------ 原文

まちづくりのヒント(第23回)

地域の公共交通の救世主「次世代モビリティ」とは ~人口減少時代の課題に挑むNTT東日本の取り組み~

 地域公共交通は今、かつてない危機に直面しています。少子高齢化による労働人口の減少や2024年問題による労働時間規制の強化により、運転手不足が深刻化し、路線の減便や廃止が相次いでいます。この課題に対し、デジタル技術を活用した次世代交通システムへの期待が高まっています。本稿では、地域交通が抱える課題と革新的なソリューションとNTT東日本が展開する先進的な取り組みについてご紹介します。

労働人口減少と2024年問題がもたらす地域公共交通の危機

 少子高齢化の進展により、地域公共交通の維持が困難な状況が深刻化しています。特に、労働人口の減少が進む中で、移動や物流サービスを担う人材が不足しており、その影響は全国的に広がっています。さらに、2024年問題と呼ばれる労働時間規制の強化が物流業界だけでなく公共交通にも波及し、運転手不足という深刻な問題を引き起こしています。

 例えば横浜市営バスでは、年間の運転手労働時間の上限が引き下げられ、勤務間インターバルの延長が義務付けられたことから、2024年の春には全体の約4%にあたる367便を減便せざるを得ませんでした。それでも、約120人の運転手が不足しており、休日出勤や残業によって日々の運行を支えているのが現状です。一方、東京都足立区では、コミュニティバスの一部路線が廃止され、利用者に多大な影響を与えています。こうした動きは、川崎市や千葉県など首都圏の他地域でも見られ、バス路線の減便や廃止が広がっています。

------------
------ 保存レコード

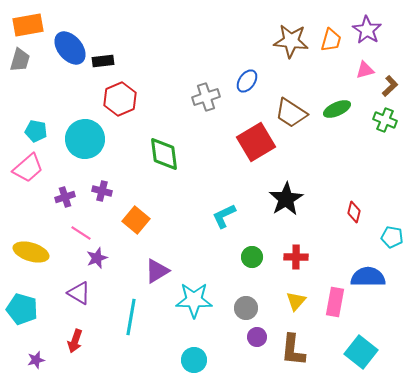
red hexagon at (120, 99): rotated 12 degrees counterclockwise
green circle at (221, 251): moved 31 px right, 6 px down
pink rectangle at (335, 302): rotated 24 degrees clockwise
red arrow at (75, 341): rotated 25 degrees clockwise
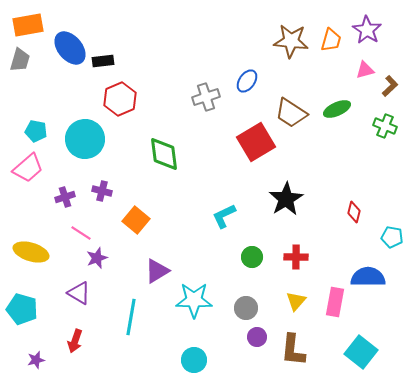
green cross at (385, 120): moved 6 px down
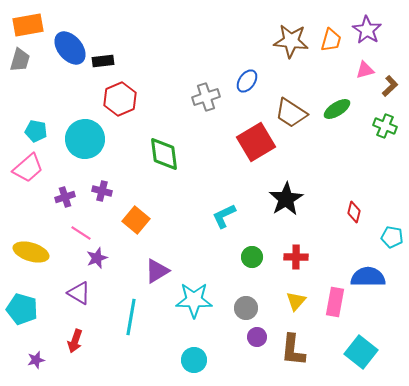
green ellipse at (337, 109): rotated 8 degrees counterclockwise
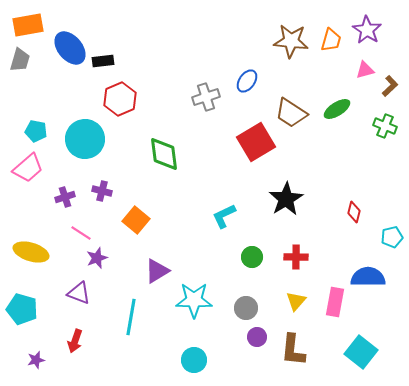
cyan pentagon at (392, 237): rotated 25 degrees counterclockwise
purple triangle at (79, 293): rotated 10 degrees counterclockwise
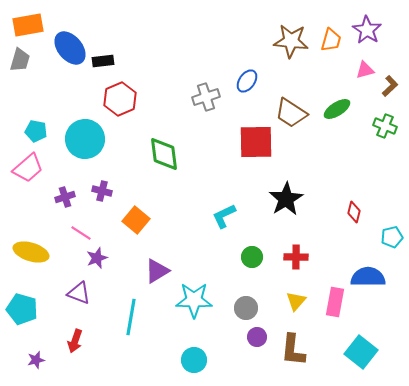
red square at (256, 142): rotated 30 degrees clockwise
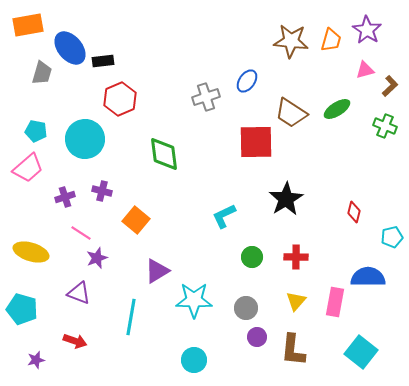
gray trapezoid at (20, 60): moved 22 px right, 13 px down
red arrow at (75, 341): rotated 90 degrees counterclockwise
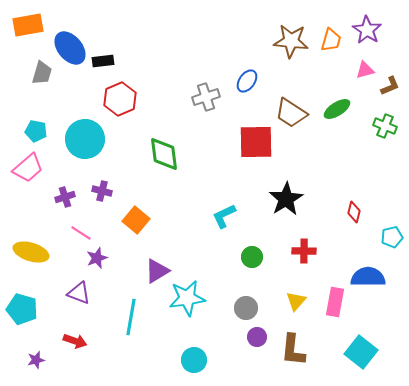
brown L-shape at (390, 86): rotated 20 degrees clockwise
red cross at (296, 257): moved 8 px right, 6 px up
cyan star at (194, 300): moved 7 px left, 2 px up; rotated 9 degrees counterclockwise
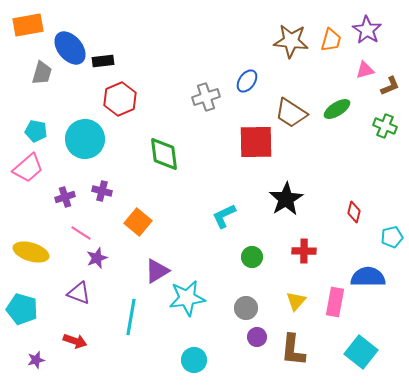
orange square at (136, 220): moved 2 px right, 2 px down
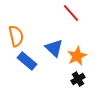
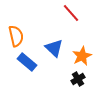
orange star: moved 5 px right
blue rectangle: moved 1 px down
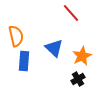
blue rectangle: moved 3 px left, 1 px up; rotated 54 degrees clockwise
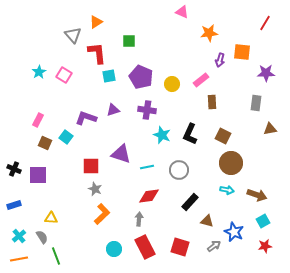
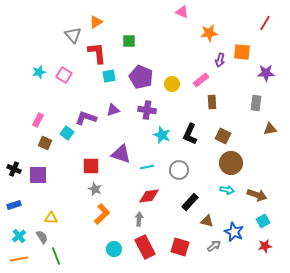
cyan star at (39, 72): rotated 16 degrees clockwise
cyan square at (66, 137): moved 1 px right, 4 px up
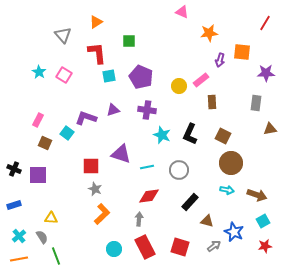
gray triangle at (73, 35): moved 10 px left
cyan star at (39, 72): rotated 24 degrees counterclockwise
yellow circle at (172, 84): moved 7 px right, 2 px down
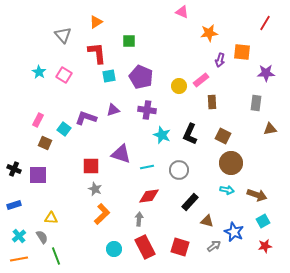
cyan square at (67, 133): moved 3 px left, 4 px up
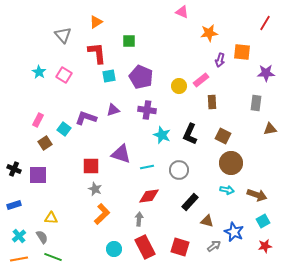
brown square at (45, 143): rotated 32 degrees clockwise
green line at (56, 256): moved 3 px left, 1 px down; rotated 48 degrees counterclockwise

------------

記述課題:
(1) 原文について、次の問いに答えてください。
(a) 「2024年問題」と呼ばれているのは何の強化か。
(b) 横浜市営バスが2024年の春に減らした便数と、それが全体に占める割合はどれだけか。
(c) 東京都足立区ではどのような変化が起きたか。
(2) 原文のうち「例えば横浜市営バスでは」で始まる段落を、主な事実を残したまま箇条書きにまとめてください。
(3) 原文の「地域公共交通は今、かつてない」を含む語句から書き始め、「り組みについてご紹介します。」のところまでを正確に書き写してください。

課題別解答:
(1)
(a) 労働時間規制の強化。
(b) 367便で、全体の約4%。
(c) コミュニティバスの一部路線が廃止された。

(2)
- 横浜市営バスでは、年間の運転手労働時間の上限が引き下げられ、勤務間インターバルの延長が義務付けられた。
- その結果、2024年の春に全体の約4%にあたる367便を減便した。
- それでも約120人の運転手が不足しており、休日出勤や残業で日々の運行を支えている。
- 東京都足立区では、コミュニティバスの一部路線が廃止され、利用者に多大な影響が出ている。
- 川崎市や千葉県など首都圏の他地域でも、バス路線の減便や廃止が広がっている。

(3)
地域公共交通は今、かつてない危機に直面しています。少子高齢化による労働人口の減少や2024年問題による労働時間規制の強化により、運転手不足が深刻化し、路線の減便や廃止が相次いでいます。この課題に対し、デジタル技術を活用した次世代交通システムへの期待が高まっています。本稿では、地域交通が抱える課題と革新的なソリューションとNTT東日本が展開する先進的な取り組みについてご紹介します。